- **PROBLÈMES À RÉSOUDRE**:
**A)** Recopiez mot pour mot le passage du reportage sur la loterie au Togo compris entre « Entre rêve et réalité, miroir » et « est fortement engagé. », ces deux bornes incluses.
**B)** D'après le reportage sur la loterie au Togo, quel métier exerce Essohanam dans le quartier de Telessou ?
**C)** Rédigez la suite du reportage sur la loterie au Togo, en reprenant juste après sa dernière phrase.

- **TEXTE À LIRE**:
▶
Dans les arcanes du pouvoir, la contribution de la LONATO est une manne financière qui justifie sa présence, malgré les réticences morales qu'elle suscite parfois.

“La nécessité de mesures préventives et éducatives est plus pressante que jamais. Des programmes de sensibilisation dans les écoles, des campagnes dans les médias, et le soutien des institutions religieuses et communautaires pourraient jouer un rôle crucial dans la lutte contre ce fléau,” nous confie au détour d’une discussion un web activiste togolais.

Entre rêve et réalité, miroir de la société

Un trajet Lomé-Cotonou nous révèle une face de l’ampleur de la situation : le chauffeur de taxi, dans un arrêt impromptu, s'éclipse, le temps d'acheter un billet de loterie. À son retour, deux passagers, étouffés par cette chaleur atypique de décembre, s'insurgent contre ce qu'ils jugent être une perte de temps et “un manque de respect”. Le chauffeur, la quarantaine affirmée, se défend avec un brin d'irrationalité charmante : "C'est peut-être aujourd'hui ma chance. Je suis tombé sur une combinaison magique". Il caresse le ticket comme on lirait un horoscope, y cherchant les signes d'une fortune potentielle, avant de le ranger précautionneusement dans le coffre de sa vieille Carina II, dont le pronostic vital est fortement engagé. 

Dans le quartier de Telessou, à la périphérie de Lomé, cette même quête d'un destin meilleur trouve un écho chez Essohanam, mécanicien moto. Le jeune kabyè, pourtant chrétien évangélique bon teint, ne se prend plus qu’à rêver chaque matin d'une grande victoire à la loterie qui changerait sa vie. Et pour continuer à y croire, la foi est un allié de poids. 

"Chaque matin, en ouvrant mon atelier, je rêve de cette grande victoire qui changerait ma vie", confie-t-il, tournevis à la main, avec un mélange d'espoir et de résignation. Il y a quelques mois, Essohanam avait gagné une petite somme, de quoi acheter de nouveaux outils et pièces pour son atelier, nous relate-t-il, mais aussi alimenter sa croyance en une chance ultime. Malgré de petites victoires occasionnelles, il reconnaît être pris dans un cercle vicieux de gains et de pertes. "C'est peut-être demain...", espère-t-il, sans se départir de son optimisme prudent.

Ces anecdotes, à la fois pittoresques et révélatrices, dessinent le portrait d'une société togolaise où les jeux de hasard s'imposent comme une institution omniprésente, entre rêve et réalité, espérance et pragmatisme fiscal. 

“Chaque ticket vendu est un petit grain de sable qui contribue à construire l'édifice, le Togo” se défend un fonctionnaire de l’Etat.
◀
- **INFORMATIONS DE SOURCE**:
▶
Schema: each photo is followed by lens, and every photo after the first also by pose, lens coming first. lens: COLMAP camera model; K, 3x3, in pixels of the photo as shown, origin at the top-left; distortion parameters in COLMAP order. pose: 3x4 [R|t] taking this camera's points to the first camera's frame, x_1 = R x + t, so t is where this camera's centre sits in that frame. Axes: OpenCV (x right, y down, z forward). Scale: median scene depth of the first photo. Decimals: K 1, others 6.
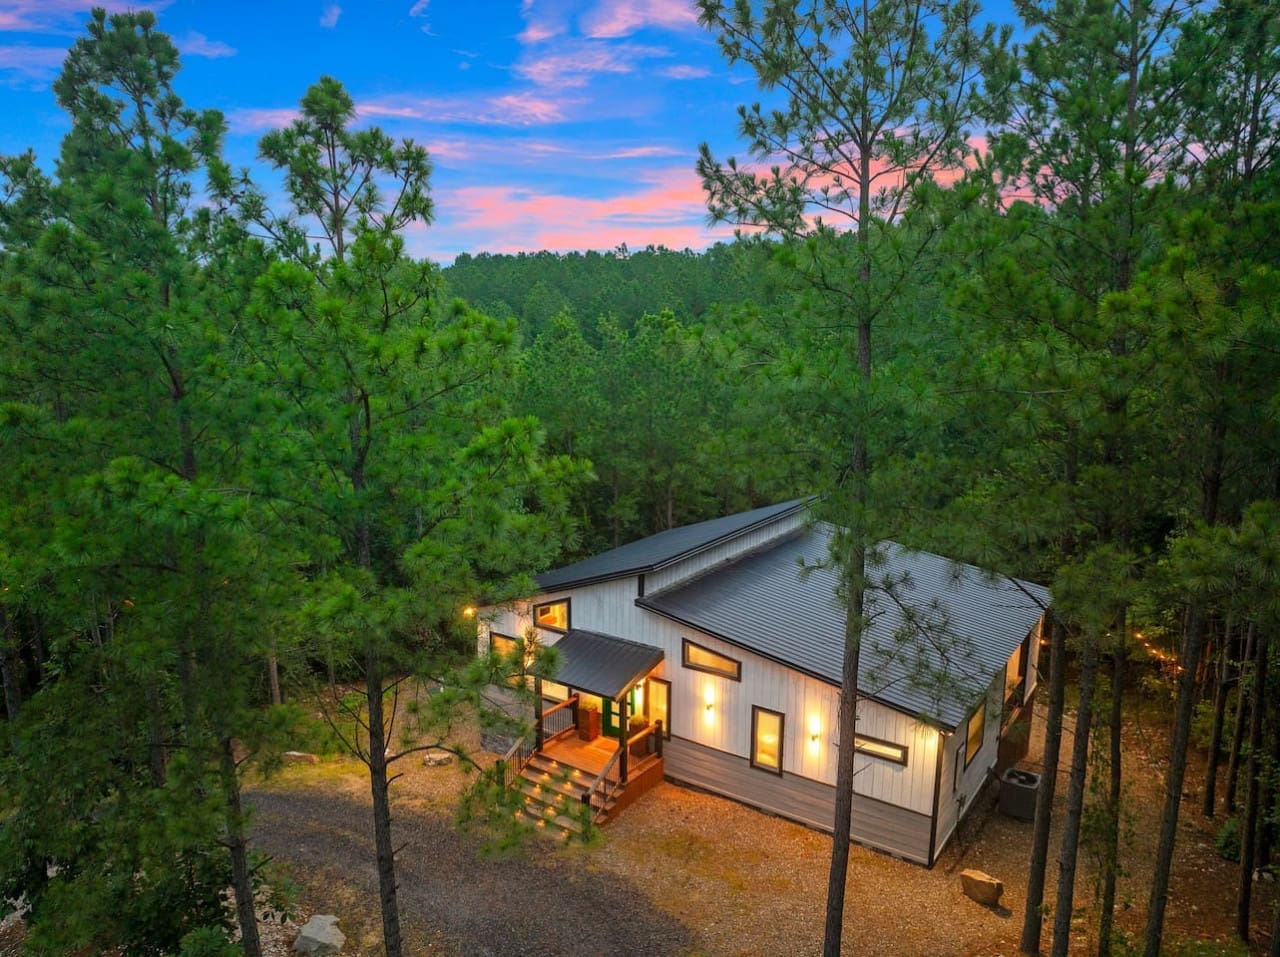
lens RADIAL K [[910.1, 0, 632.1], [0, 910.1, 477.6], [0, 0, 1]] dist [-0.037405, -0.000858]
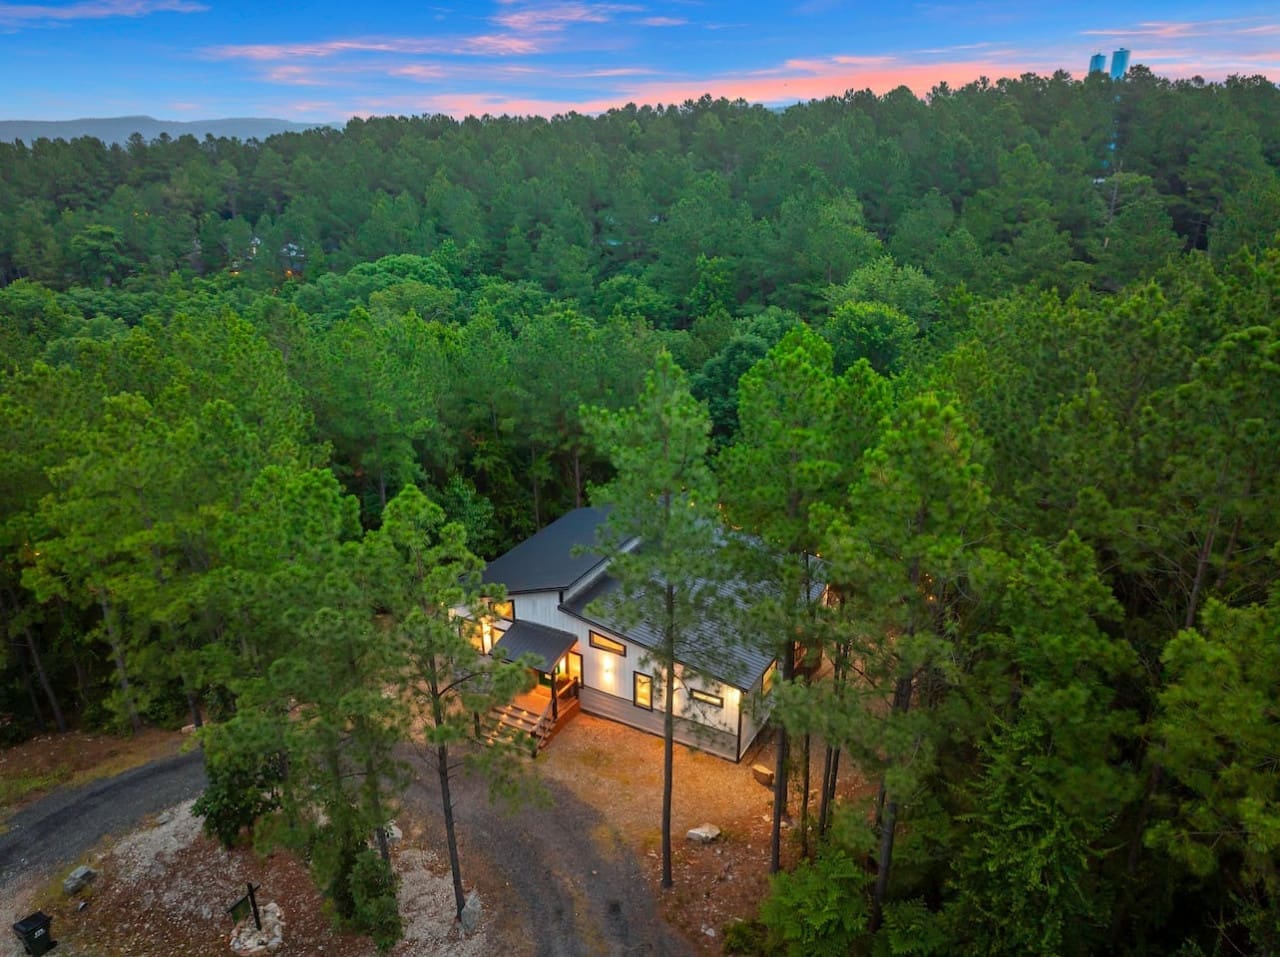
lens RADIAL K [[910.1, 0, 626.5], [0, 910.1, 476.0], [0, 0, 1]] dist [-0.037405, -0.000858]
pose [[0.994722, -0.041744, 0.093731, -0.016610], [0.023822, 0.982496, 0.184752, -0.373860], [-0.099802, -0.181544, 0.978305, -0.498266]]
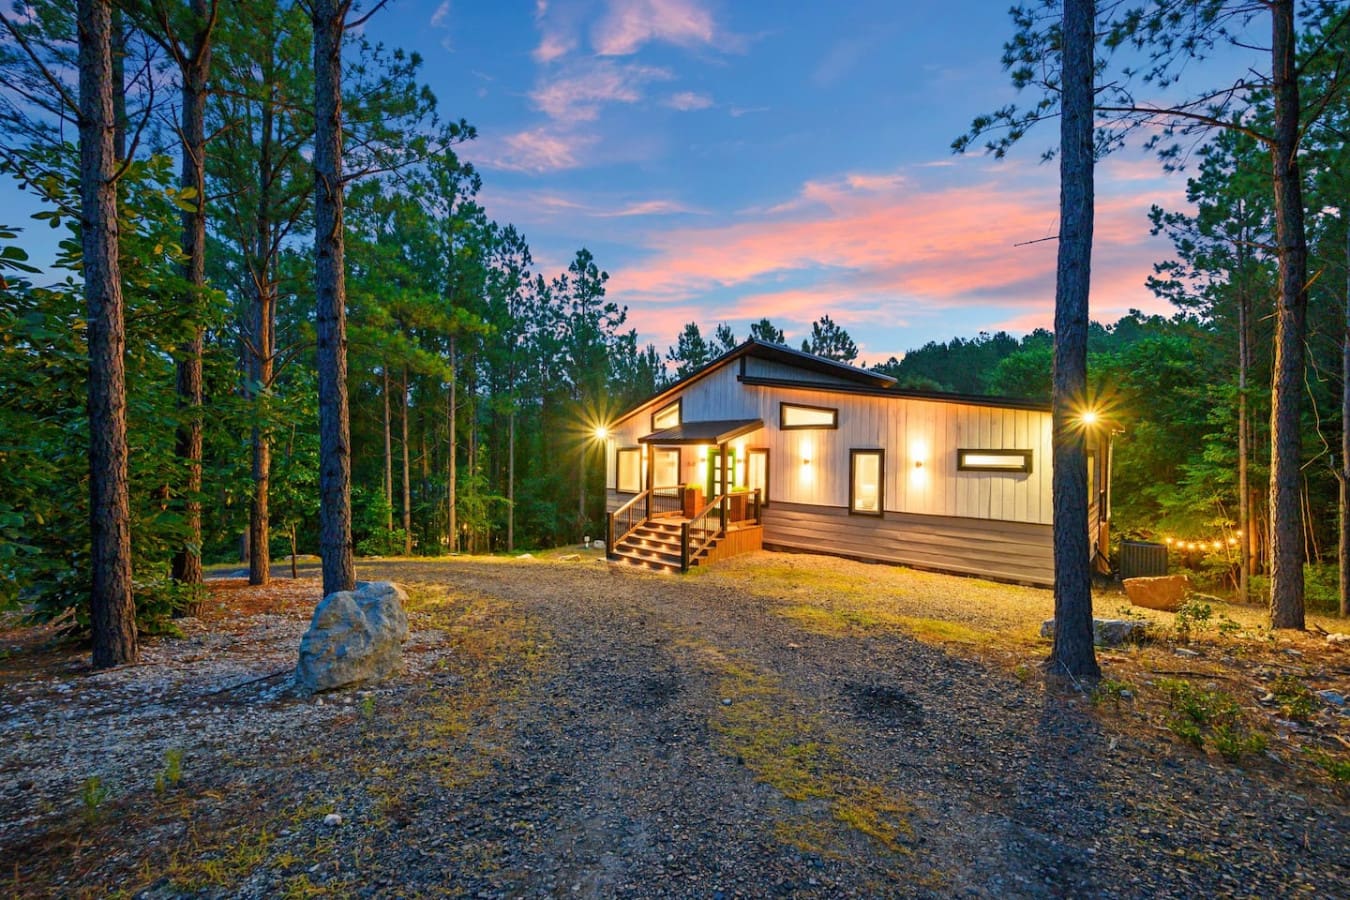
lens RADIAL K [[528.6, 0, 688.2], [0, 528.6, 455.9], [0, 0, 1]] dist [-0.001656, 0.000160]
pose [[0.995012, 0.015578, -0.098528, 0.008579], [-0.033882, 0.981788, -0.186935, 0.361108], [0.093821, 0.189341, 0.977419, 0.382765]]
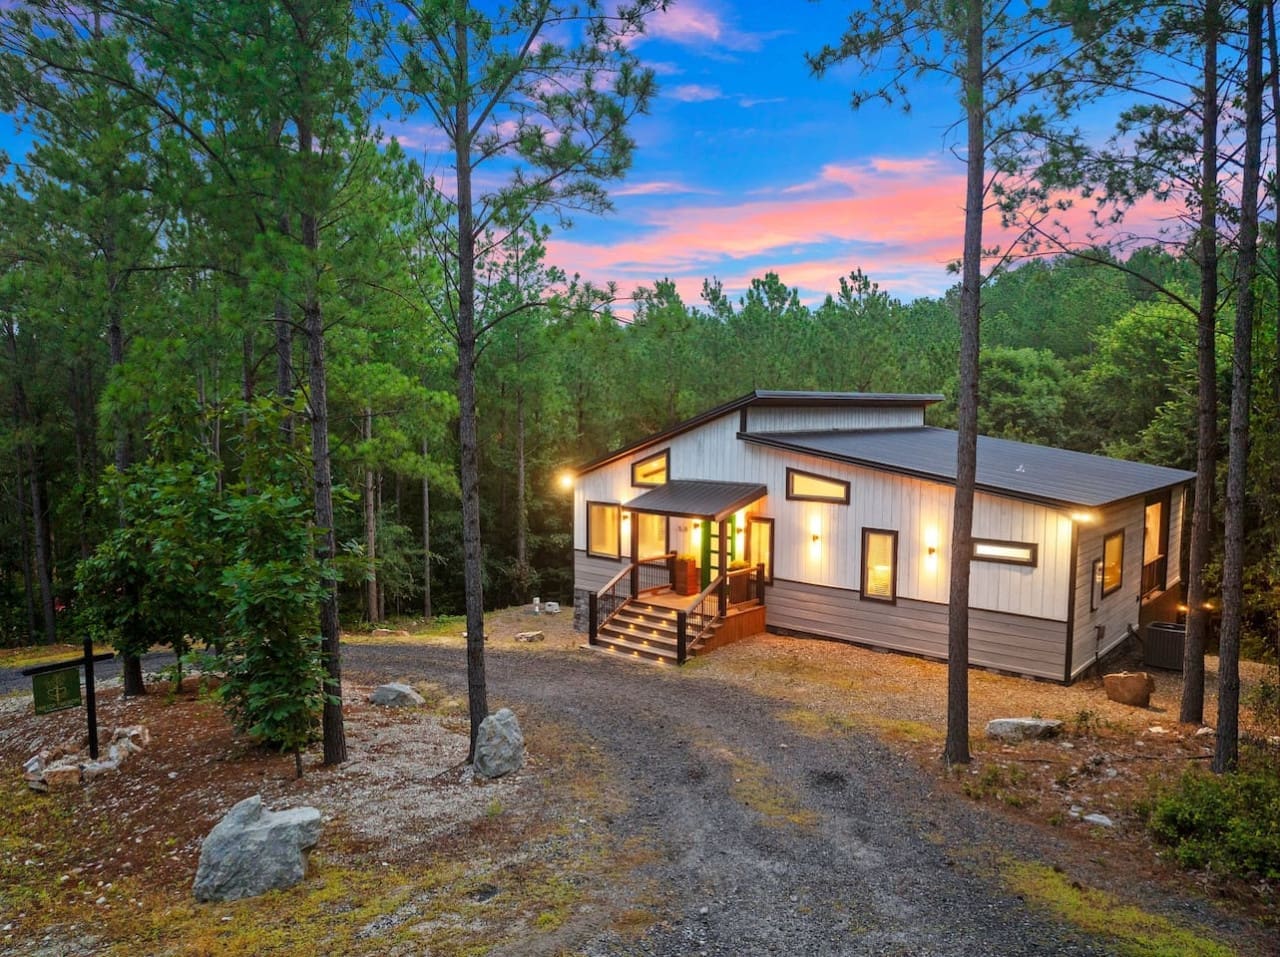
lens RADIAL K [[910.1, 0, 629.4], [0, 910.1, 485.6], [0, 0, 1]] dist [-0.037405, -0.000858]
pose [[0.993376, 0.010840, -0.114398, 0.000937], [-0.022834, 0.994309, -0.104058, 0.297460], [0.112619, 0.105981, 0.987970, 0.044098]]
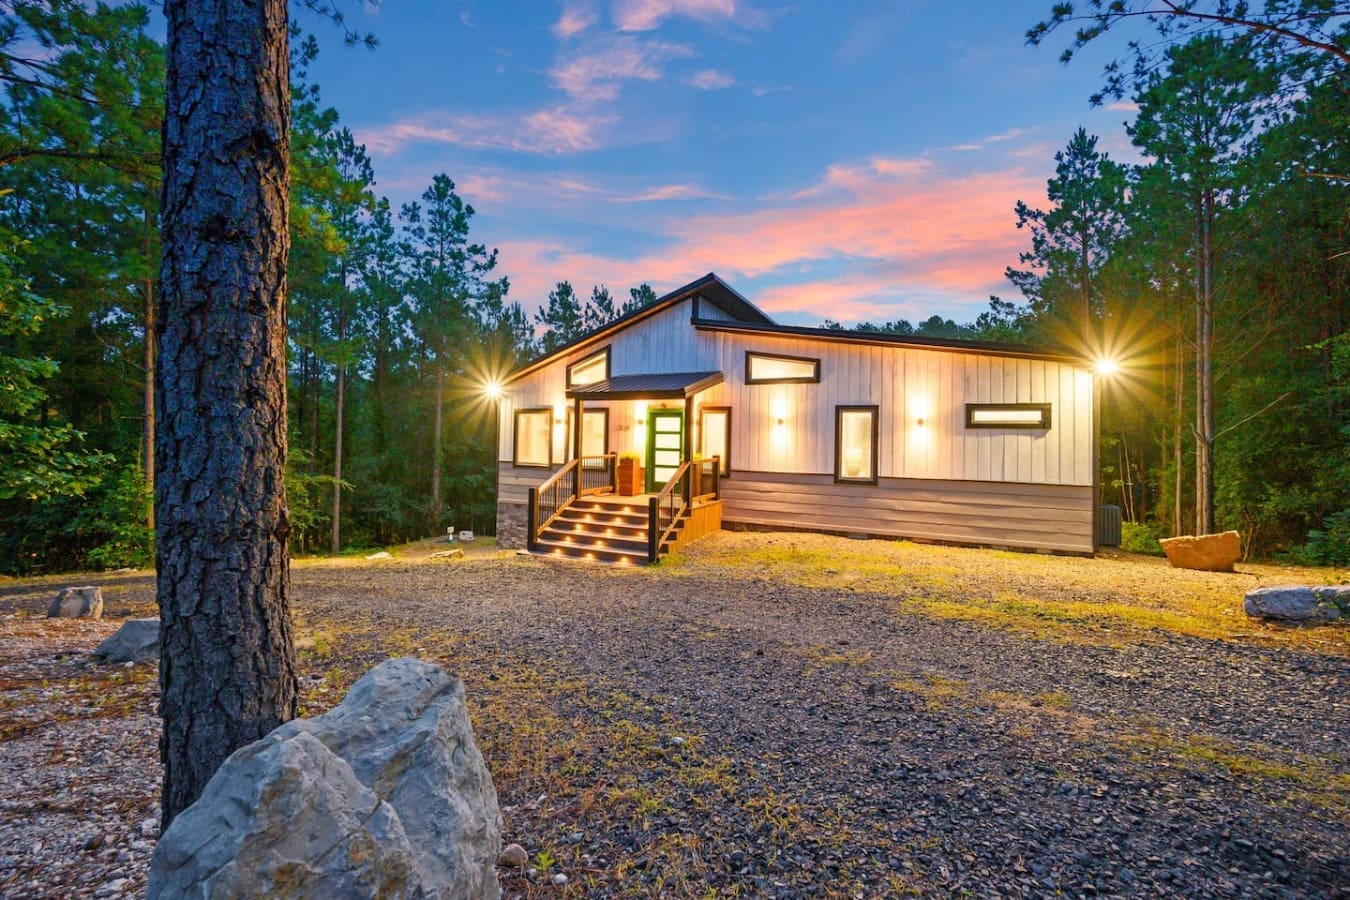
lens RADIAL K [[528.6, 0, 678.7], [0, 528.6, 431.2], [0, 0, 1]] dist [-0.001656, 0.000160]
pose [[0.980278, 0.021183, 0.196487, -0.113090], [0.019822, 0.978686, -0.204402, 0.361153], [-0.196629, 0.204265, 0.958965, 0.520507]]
◀
▶
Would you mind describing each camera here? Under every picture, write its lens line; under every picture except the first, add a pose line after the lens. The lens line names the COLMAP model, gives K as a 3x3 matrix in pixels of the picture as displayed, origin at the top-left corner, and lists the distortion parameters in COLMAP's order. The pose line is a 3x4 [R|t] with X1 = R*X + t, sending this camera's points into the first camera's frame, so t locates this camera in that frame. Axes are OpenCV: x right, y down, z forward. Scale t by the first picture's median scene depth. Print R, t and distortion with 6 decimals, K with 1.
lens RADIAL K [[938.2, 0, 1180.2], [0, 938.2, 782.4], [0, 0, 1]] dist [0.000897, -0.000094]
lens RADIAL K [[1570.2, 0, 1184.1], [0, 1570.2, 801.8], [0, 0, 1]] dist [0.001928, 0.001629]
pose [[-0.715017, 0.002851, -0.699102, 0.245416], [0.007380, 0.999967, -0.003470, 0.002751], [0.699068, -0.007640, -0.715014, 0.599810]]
◀
- **RÉSULTATS DES EXERCICES**:
**A)**
Entre rêve et réalité, miroir de la société

Un trajet Lomé-Cotonou nous révèle une face de l’ampleur de la situation : le chauffeur de taxi, dans un arrêt impromptu, s'éclipse, le temps d'acheter un billet de loterie. À son retour, deux passagers, étouffés par cette chaleur atypique de décembre, s'insurgent contre ce qu'ils jugent être une perte de temps et “un manque de respect”. Le chauffeur, la quarantaine affirmée, se défend avec un brin d'irrationalité charmante : "C'est peut-être aujourd'hui ma chance. Je suis tombé sur une combinaison magique". Il caresse le ticket comme on lirait un horoscope, y cherchant les signes d'une fortune potentielle, avant de le ranger précautionneusement dans le coffre de sa vieille Carina II, dont le pronostic vital est fortement engagé.

**B)** Il est mécanicien moto.

**C)**
La fièvre des jeux de hasard au Togo : une addiction sans âge

Au Togo, la fascination pour les jeux de hasard dépasse les couches sociales. Elle touche presque toutes les franges de la population, y compris les milieux religieux, qui pour la plupart maintiennent le tabou, et parfois un double langage indicible. 

Dans les quartiers de Lomé, il n'est pas rare de voir un stand ou une boutique où s'agglutinent des personnes de tous âges. Sur une loque de tableau à peine lisible, griffonné de chiffres et de combinaisons, des hommes âgés, souvent retraités, scrutent les résultats, espérant décrocher le gros lot. D'autres achètent des exemplaires de "Togo Presse", où ils s'attèlent à analyser minutieusement chaque page à la recherche d'indices pour le prochain pari gagnant.

Pourtant, le jeu n'est pas sans conséquences désastreuses. De nombreux Togolais, séduits par l'appât du gain facile, y investissent parfois “tout” leur salaire. Certains, dans leur quête effrénée de richesse, injectent progressivement l'intégralité de leurs fonds de commerce.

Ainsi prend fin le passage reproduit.